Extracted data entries
= = = = = = =
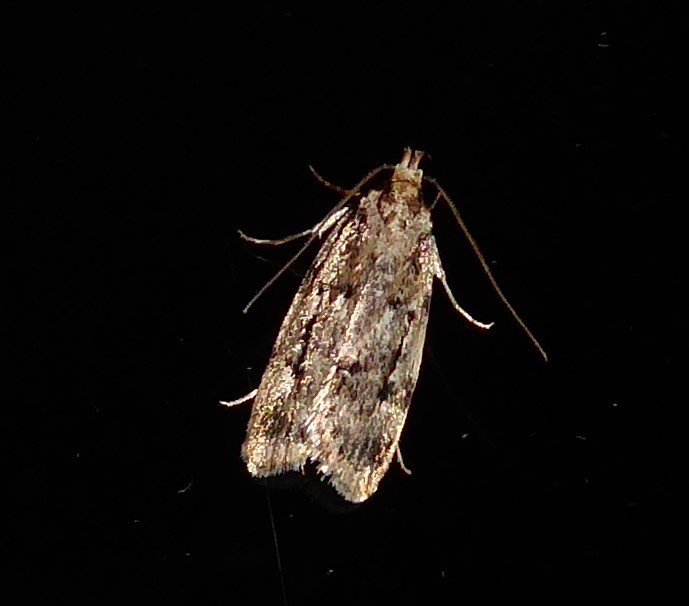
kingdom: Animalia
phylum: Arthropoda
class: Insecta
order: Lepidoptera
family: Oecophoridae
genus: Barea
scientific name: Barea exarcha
= = = = = = =
• **What the task asks**
Copy out the lines in the rows above, each word exactly as it appears, leaving out the pictures.

• **Solved exercise**
kingdom: Animalia
phylum: Arthropoda
class: Insecta
order: Lepidoptera
family: Oecophoridae
genus: Barea
scientific name: Barea exarcha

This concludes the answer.